"Mono no aware" I thought. This thought came from nowhere, perhaps an offshoot from the months of practice I'd put into learning Japanese... and now I was going. Three years is a long time, no matter what you do, and I was commiting myself to staying in Japan that long... no matter what.
The plane touched down on a beautiful fall day. The scent of winter was in the air, but the weather was pleasant and the sun was shining. We were asked to please exit the plane in an orderly fashion, enjoy our time in Nagoya, and thank you for flying Delta. I sent my luggage to the hotel I was to stay at until I found a good apartment. I decided it was as good a time as any to start exploring.

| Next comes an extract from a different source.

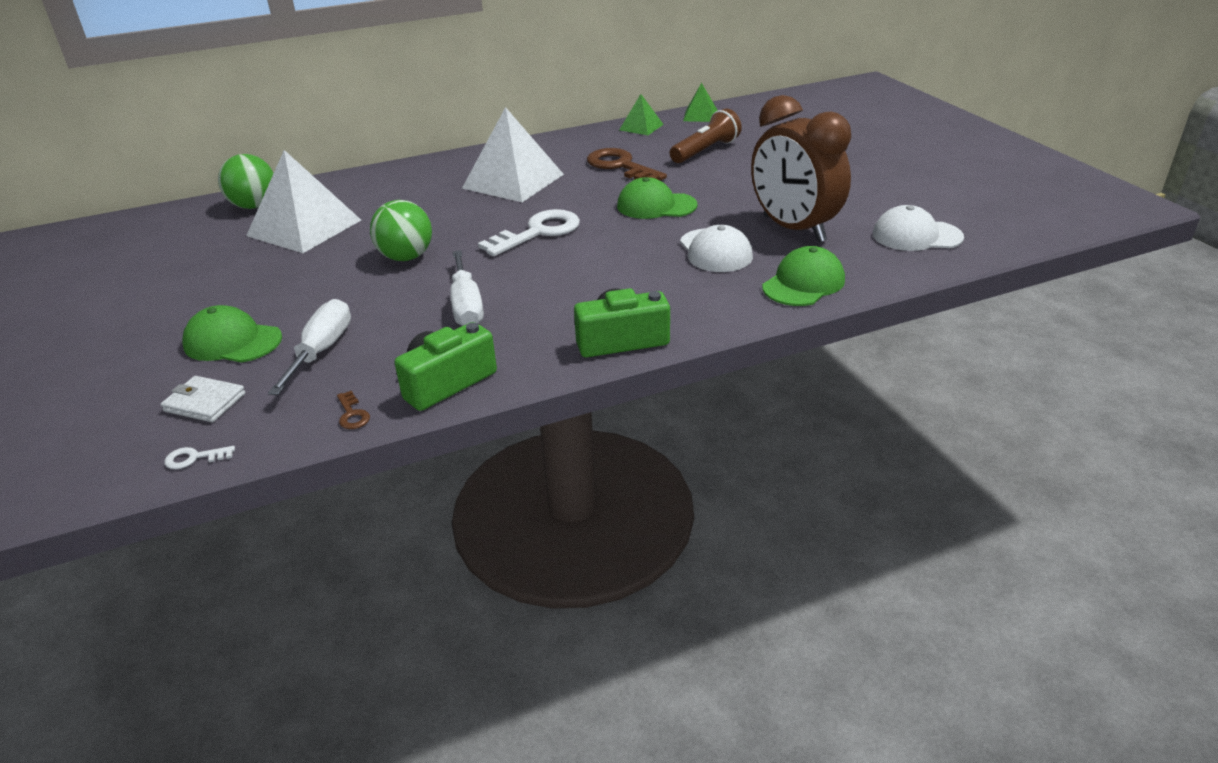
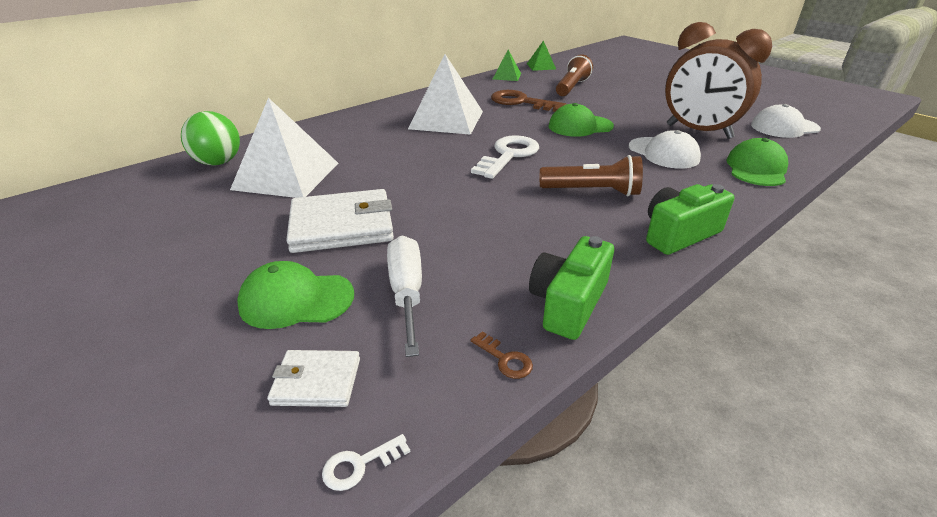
camera: 20 degrees left, 0 degrees up
green ball [370,200,432,261] -> none
white screwdriver [450,250,484,326] -> none
none -> white wallet [286,189,394,253]
none -> brown flashlight [540,155,643,197]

Bad idea.
It took no less than two and a half hours for me to get completely lost. I managed to find myself near a train station, which I knew would take me very close to my hotel... only most of my money is in my luggage. Yet another bad idea. I stood there, looking at the fare chart, holding my American money and a traveler's check or two...
Looking up, a woman, about my age, was standing there, holding a commuter card. Rather, holding it out to me.

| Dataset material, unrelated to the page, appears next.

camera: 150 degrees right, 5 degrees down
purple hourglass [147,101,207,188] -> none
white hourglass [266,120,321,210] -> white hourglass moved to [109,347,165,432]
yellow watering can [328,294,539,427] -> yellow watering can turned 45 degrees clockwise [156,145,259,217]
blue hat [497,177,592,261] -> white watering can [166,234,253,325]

".. ah .. I'm sorry?" I reply. She seemed to be giving me her card. I didn't know what to do... so she placed the card in my hand, turned, and left.
I was dumbstruck. My mind kept telling me to shout out, thank her, call her back, go after her. But I was frozen. When she was most definitely gone, I shook my head, and got on the train. It was the most beautiful thing anyone had done for me, and I never even knew her name.
As I watched the cherry blossom festival the following spring, I remembered the singular gift upon arriving, and the beauty of things not meant to last.